Allemaal jeugdromans, want die boeken voor ‘grote mensen’ stonden me nog steeds streng aan te kijken.
Tot ik op een dag de volgende omschrijving voor een grotemensenboek las dat ik meteen reserveerde in de bieb:
Een kleine heuvel.
afkomstig uit Bult, geschreven door Marieke De Maré
Aan zijn voet stond een bordje: BULT.
BULT was graag een symmetrische, koepelvormige verheffing in het landschap geweest.
Maar dat was hij niet.
Bult was een grillige bult.
Met één zachte helling.
Een jonge vrouw, een oude vrouw en een lange, slanke man wonen op Bult. Tijd gaat voorbij terwijl ze taart eten, soep koken, met de hond wandelen, knikkeren of hun haag knippen. In alles wat ze (niet) doen, gaat het heel vaak over de dood. Meer bepaald over het doodgaan van moeders, die wonderlijke wezens waaruit we voortkomen en waarmee we tegen wil en dank zijn verbonden.
Ik denk dat mijn oude ik dit verhaal misschien weer als mooischrijverij zou hebben bestempeld. Maar ik werd erdoor gegrepen. Door de eenvoud. Door de taal.
Zijn het de jaren? Ben ik er nu pas aan toe?

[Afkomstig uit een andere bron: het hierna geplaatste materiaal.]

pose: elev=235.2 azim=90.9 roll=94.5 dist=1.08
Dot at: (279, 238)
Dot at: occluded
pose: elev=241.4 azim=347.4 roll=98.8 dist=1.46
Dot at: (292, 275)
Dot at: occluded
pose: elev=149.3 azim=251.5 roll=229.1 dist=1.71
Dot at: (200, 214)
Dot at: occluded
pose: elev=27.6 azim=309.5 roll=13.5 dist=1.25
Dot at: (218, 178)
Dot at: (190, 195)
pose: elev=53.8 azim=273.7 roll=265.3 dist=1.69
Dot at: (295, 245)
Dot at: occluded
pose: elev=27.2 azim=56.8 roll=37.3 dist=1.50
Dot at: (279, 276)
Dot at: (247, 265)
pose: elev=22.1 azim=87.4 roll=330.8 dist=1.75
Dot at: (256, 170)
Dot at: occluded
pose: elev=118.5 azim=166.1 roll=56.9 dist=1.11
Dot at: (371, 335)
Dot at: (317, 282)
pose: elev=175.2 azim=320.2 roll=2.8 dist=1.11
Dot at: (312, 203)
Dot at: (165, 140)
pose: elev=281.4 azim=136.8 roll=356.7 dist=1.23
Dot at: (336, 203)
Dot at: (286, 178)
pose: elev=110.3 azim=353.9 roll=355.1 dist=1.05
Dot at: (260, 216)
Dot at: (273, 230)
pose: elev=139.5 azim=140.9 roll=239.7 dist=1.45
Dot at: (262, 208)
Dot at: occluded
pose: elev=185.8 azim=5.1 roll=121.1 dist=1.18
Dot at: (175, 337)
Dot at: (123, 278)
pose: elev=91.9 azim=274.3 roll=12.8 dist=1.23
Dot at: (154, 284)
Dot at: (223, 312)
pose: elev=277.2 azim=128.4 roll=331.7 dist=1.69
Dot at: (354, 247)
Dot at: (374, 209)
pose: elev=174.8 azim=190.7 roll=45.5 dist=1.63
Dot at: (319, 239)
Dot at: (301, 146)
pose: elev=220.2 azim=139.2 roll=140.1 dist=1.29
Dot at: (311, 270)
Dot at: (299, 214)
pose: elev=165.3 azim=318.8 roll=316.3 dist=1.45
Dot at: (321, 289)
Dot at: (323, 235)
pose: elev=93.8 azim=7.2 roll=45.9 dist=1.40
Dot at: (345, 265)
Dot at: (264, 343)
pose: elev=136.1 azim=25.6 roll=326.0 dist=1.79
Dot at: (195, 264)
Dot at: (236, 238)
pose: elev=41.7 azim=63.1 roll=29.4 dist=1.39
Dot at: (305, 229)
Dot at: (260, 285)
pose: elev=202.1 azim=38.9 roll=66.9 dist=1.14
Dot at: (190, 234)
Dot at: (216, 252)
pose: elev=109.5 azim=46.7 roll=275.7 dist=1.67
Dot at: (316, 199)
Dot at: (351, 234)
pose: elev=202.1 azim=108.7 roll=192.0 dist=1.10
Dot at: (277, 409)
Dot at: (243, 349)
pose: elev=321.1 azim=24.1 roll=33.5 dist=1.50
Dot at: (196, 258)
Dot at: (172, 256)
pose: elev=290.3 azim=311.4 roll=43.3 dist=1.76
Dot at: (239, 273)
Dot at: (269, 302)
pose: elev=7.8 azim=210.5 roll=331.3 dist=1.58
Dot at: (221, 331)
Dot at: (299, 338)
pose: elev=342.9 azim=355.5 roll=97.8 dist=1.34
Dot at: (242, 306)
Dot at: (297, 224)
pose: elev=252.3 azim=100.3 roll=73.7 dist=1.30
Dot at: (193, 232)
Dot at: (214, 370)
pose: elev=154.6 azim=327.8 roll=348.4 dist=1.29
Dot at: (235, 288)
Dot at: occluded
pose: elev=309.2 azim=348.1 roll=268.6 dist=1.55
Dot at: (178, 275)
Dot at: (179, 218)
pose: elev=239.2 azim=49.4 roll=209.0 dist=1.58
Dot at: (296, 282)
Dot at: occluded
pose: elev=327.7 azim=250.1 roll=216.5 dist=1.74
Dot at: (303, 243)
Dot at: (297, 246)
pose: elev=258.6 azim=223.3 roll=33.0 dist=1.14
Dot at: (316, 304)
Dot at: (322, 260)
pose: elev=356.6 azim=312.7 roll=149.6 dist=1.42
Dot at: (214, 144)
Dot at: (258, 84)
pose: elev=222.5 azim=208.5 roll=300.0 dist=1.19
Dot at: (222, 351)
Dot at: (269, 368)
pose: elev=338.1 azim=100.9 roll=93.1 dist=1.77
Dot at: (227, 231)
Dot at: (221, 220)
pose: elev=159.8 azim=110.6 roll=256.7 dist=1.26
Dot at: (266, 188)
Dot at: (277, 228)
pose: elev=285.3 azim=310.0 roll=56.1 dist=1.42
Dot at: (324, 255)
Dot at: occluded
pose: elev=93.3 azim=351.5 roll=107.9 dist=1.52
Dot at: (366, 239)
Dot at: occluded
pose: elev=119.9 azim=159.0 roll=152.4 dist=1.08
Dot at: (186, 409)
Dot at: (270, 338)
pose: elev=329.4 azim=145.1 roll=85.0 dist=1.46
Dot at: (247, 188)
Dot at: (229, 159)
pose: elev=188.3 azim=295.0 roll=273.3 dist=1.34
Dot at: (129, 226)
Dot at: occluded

Wat het ook is, ik ben blij dat ik dit boek (Bult van Marieke De Maré) heb gelezen. Want nu weet ik dat ik nog steeds kan genieten van mooie verhalen (Literatuur!) én dat er nog steeds mooie verhalen worden geschreven. Ik moet ze alleen nog vinden. En accepteren dat niet alle verhalen even mooi/goed/leesbaar/passend zijn. En dat dat ok is.
Eigenlijk wil ik op de ontdekkingsreis gaan die ik als scholier en student had moeten maken. En dat betekent: veel lezen. Verschillende auteurs, verschillende periodes, verschillende genres. Zelfgekozen boeken die ik mag wegleggen als het me niet bevalt.
Life is too short to read a bad book
James Joyce
Misschien moet ik zelfs de boeken van die gevreesde leeslijst beetje bij beetje een nieuwe kans geven. Er met een open blik naar kijken en niet met het idee dat het ‘moet’. Nee het mag. Alles mag.
Jeugdboeken. Boeken voor volwassenen. Literatuur met een grote L. Literatuur met een kleine l. Poëzie. Toneel. Stripboeken. Luisterboeken. Engels. Nederlands. Waar ik maar zin in heb.
Het is net als met breien en haken: kilometers maken. En dan kunnen het maar beter leuke kilometers zijn!